The bottom cell was designed to have a substrate made of glass and ITO, an ETL made of tin oxide (SnO2), a cadmium telluride (CdTe) absorber, a cadmium selenium telluride (CdSeTe) layer, a copper thiocyanate (CuSCN) HTL, and a gold metal contact.

Both cells were covered with an anti-reflecting coating.

The best tandem cell configuration was achieved when the absorber of the top cell was tuned to have an energy bandgap of 1.76 eV. With this value, the device reached an overall power conversion efficiency of 25.1%.

The top cell was found to achieve an efficiency of 17.93%, an open-circuit voltage of 1.315 V, a short-circuit current of density of 17.11 mA cm2, and a fill factor of 79.7%. The bottom cell showed an efficiency of 7.13%, an open-circuit voltage of 0.842 V, a short-circuit current of density of 11.15 mA cm2, and a fill factor of 76.0%.

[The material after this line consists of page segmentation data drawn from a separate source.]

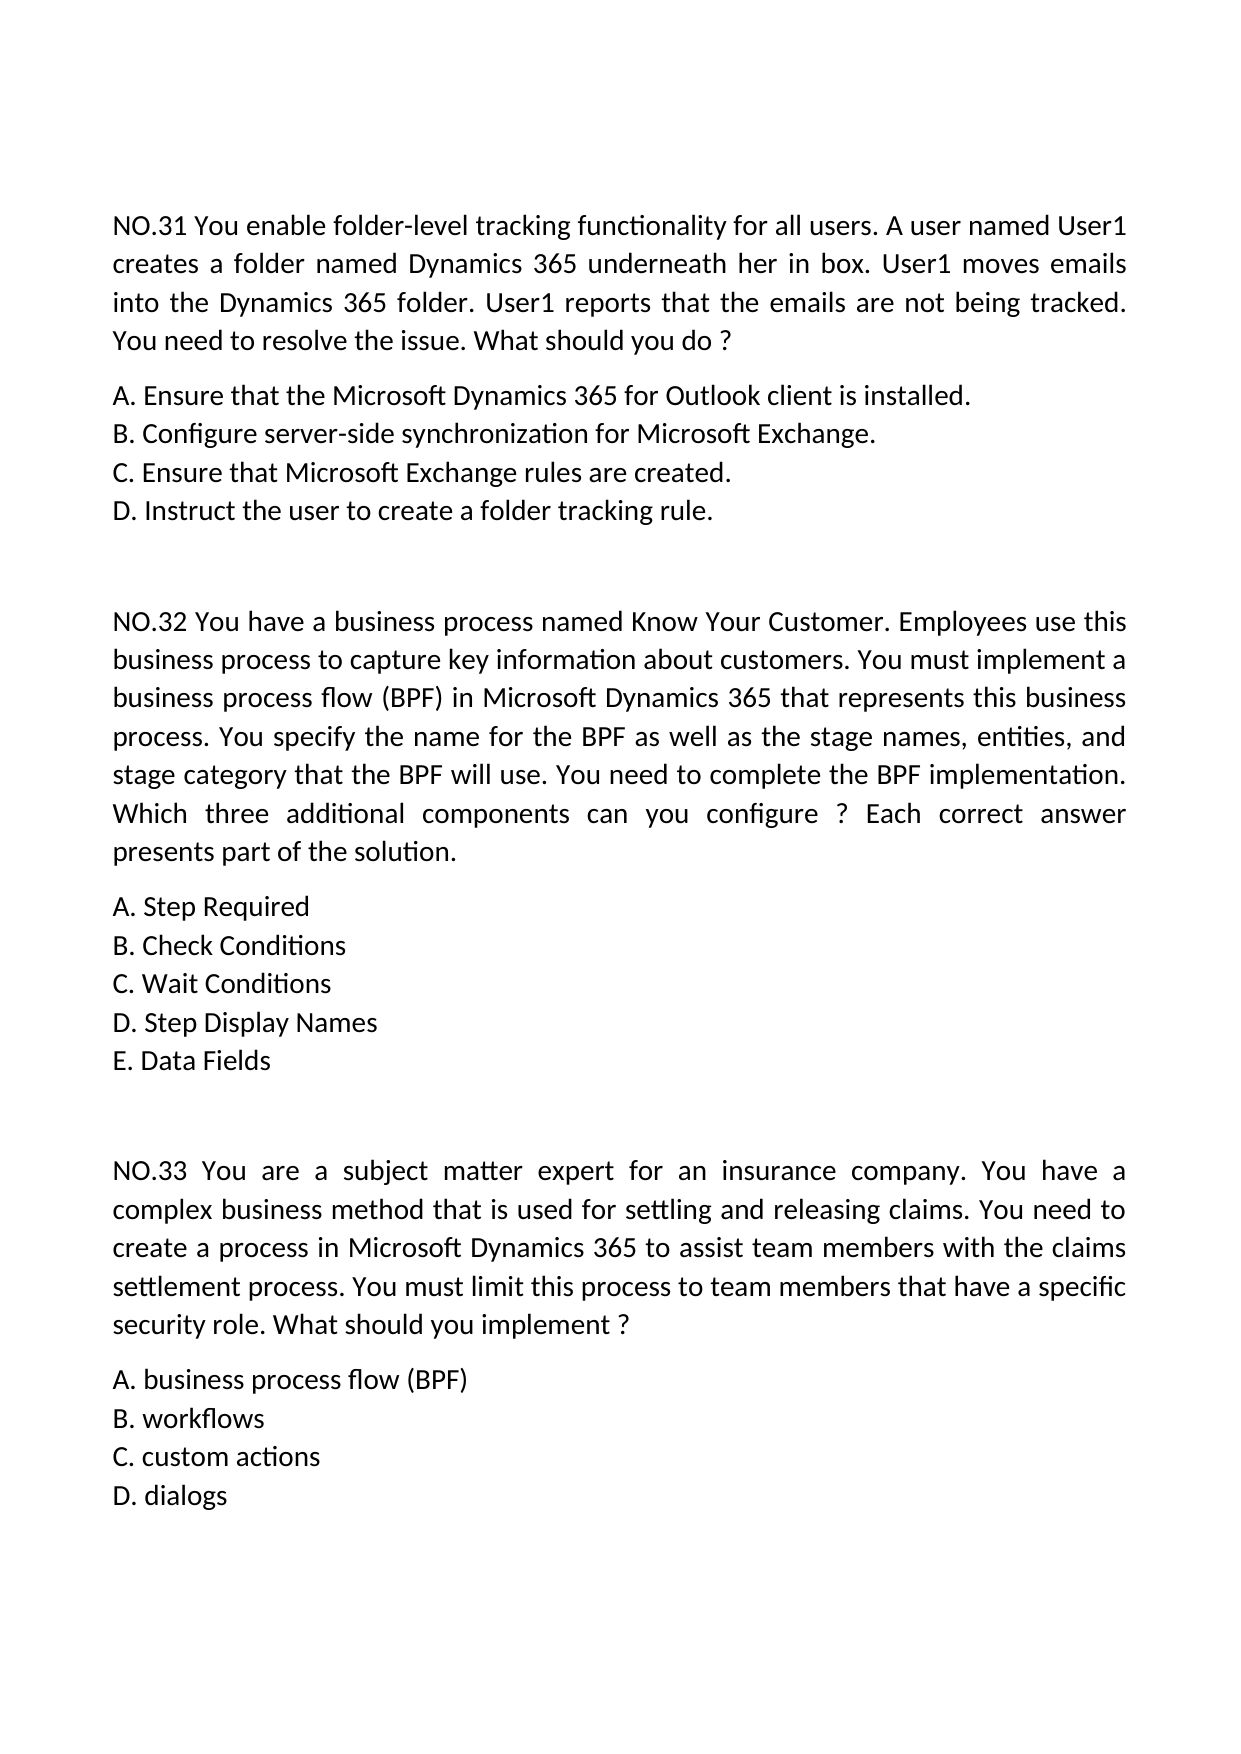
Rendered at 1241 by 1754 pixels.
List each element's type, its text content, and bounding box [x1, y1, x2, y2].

text NO.33 You are a subject matter expert for an insurance company. You have a complex business method that is used for settling and releasing claims. You need to create a process in Microsoft Dynamics 365 to assist team members with the claims settlement process. You must limit this process to team members that have a specific security role. What should you implement ? [112, 1152, 1128, 1342]
text NO.32 You have a business process named Know Your Customer. Employees use this business process to capture key information about customers. You must implement a business process flow (BPF) in Microsoft Dynamics 365 that represents this business process. You specify the name for the BPF as well as the stage names, entities, and stage category that the BPF will use. You need to complete the BPF implementation. Which three additional components can you configure ? Each correct answer presents part of the solution. [112, 603, 1128, 869]
text NO.31 You enable folder-level tracking functionality for all users. A user named User1 creates a folder named Dynamics 365 underneath her in box. User1 moves emails into the Dynamics 365 folder. User1 reports that the emails are not being tracked. You need to resolve the issue. What should you do ? [112, 207, 1128, 358]
text A. Step Required B. Check Conditions C. Wait Conditions D. Step Display Names E. Data Fields [112, 888, 1128, 1078]
text A. business process flow (BPF) B. workflows C. custom actions D. dialogs [112, 1361, 1128, 1512]
text A. Ensure that the Microsoft Dynamics 365 for Outlook client is installed. B. Configure server-side synchronization for Microsoft Exchange. C. Ensure that Microsoft Exchange rules are created. D. Instruct the user to create a folder tracking rule. [112, 377, 1128, 528]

“The result proves the concept that 4T perovskite–CdSeTe tandem configuration can be used to improve the efficiency of commercial CdSeTe thin-film solar cells,” the researchers stated, adding they are currently outlining a roadmap to increase the device’s efficiency to 30%. “Our analysis reveals that high-efficiency 4T perovskite–CdSeTe tandem solar cells are feasible with the future advance of both PV cells.”

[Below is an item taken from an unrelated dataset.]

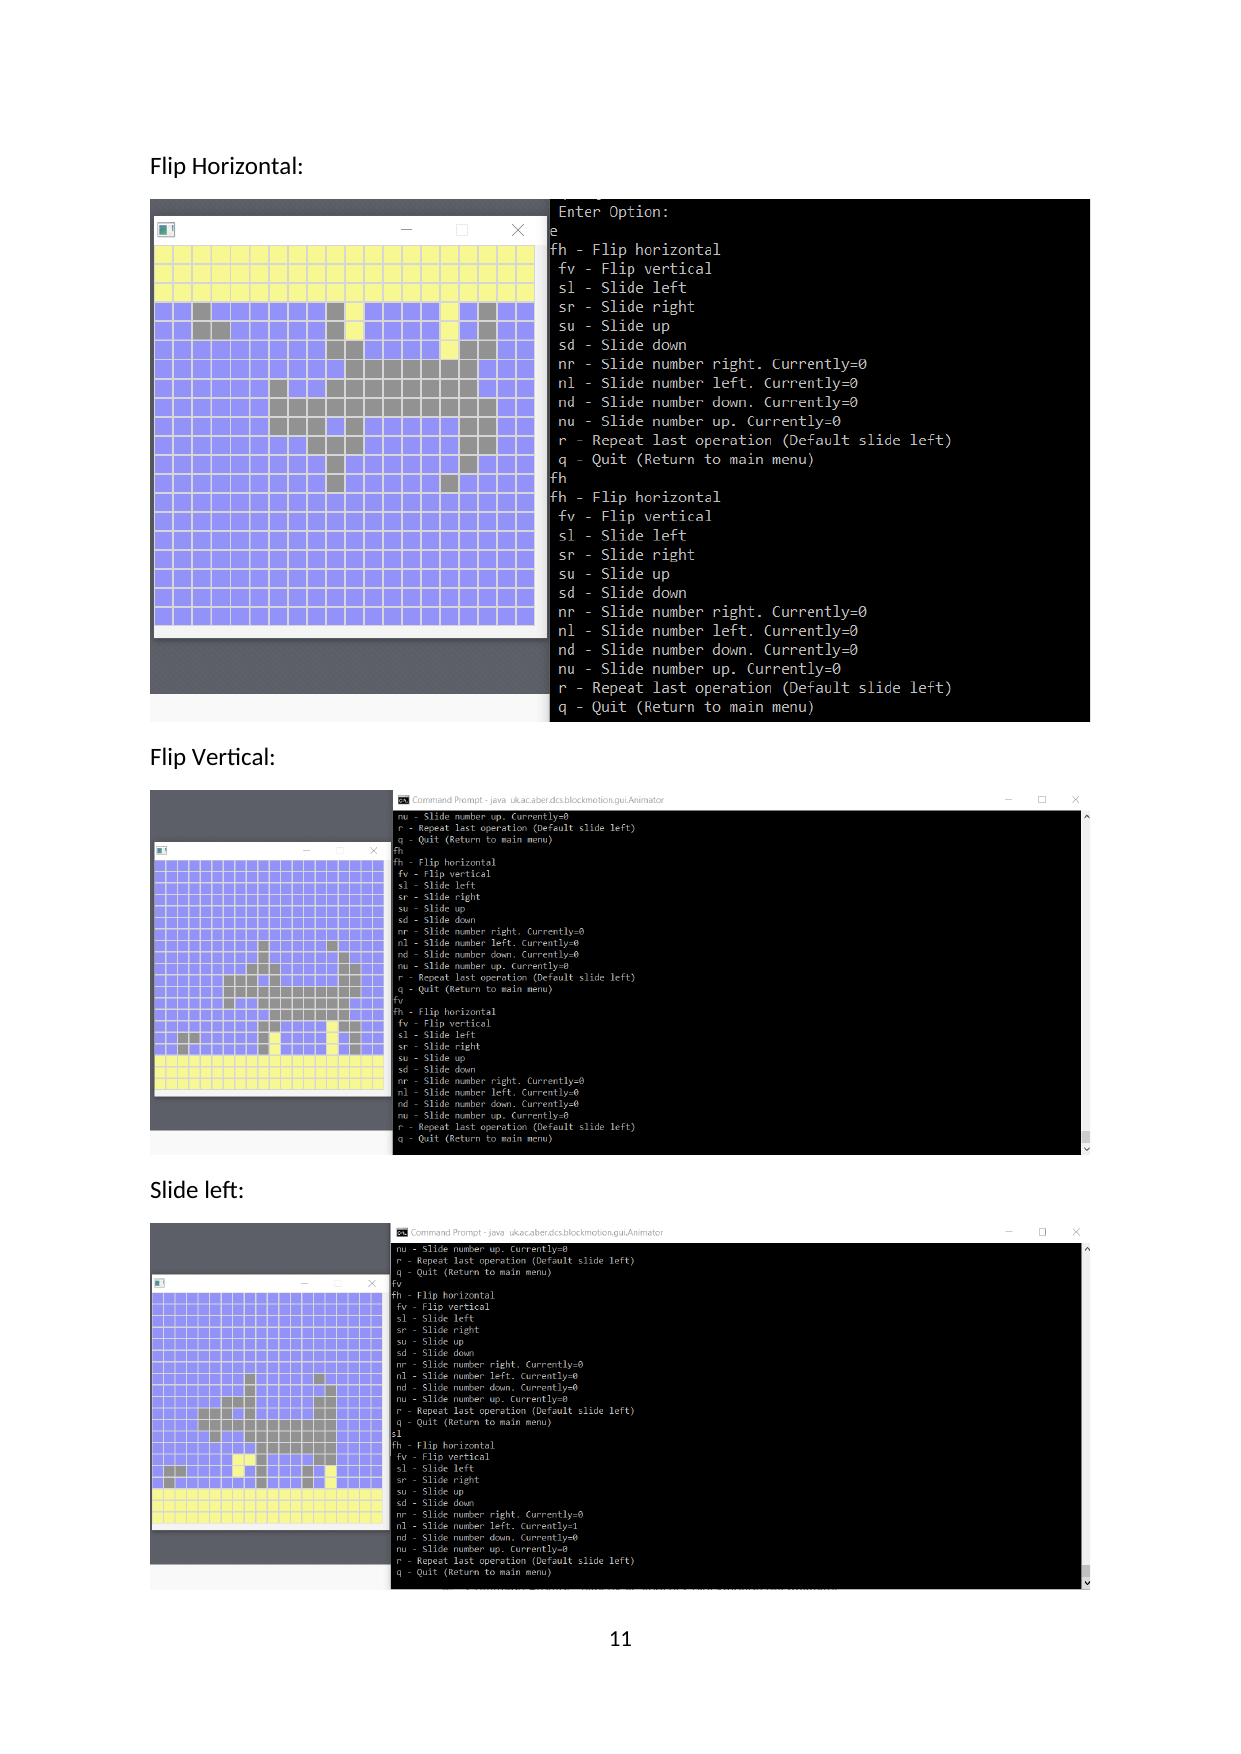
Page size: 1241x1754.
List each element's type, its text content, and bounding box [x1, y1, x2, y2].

The details of the new cell design can be found in the study “Four-Terminal Perovskite–CdSeTe Tandem Solar Cells: From 25% toward 30% Power Conversion Efficiency and Beyond,” which was recently published in RRL Solar.

The University of Toledo developed several types of CdTe solar cells over the past years. The devices include, among others, a 20%-efficient cell based on a commercial tin(IV) oxide (SnO2) buffer layer, a 17.4%-efficient device using a layer of copper-aluminum oxide to the rear side of the CdTe thin film, and a solar cell based on an indium gallium oxide (IGO) emitter layer and a cadmium stannate (CTO) transparent conductor as the front electrode.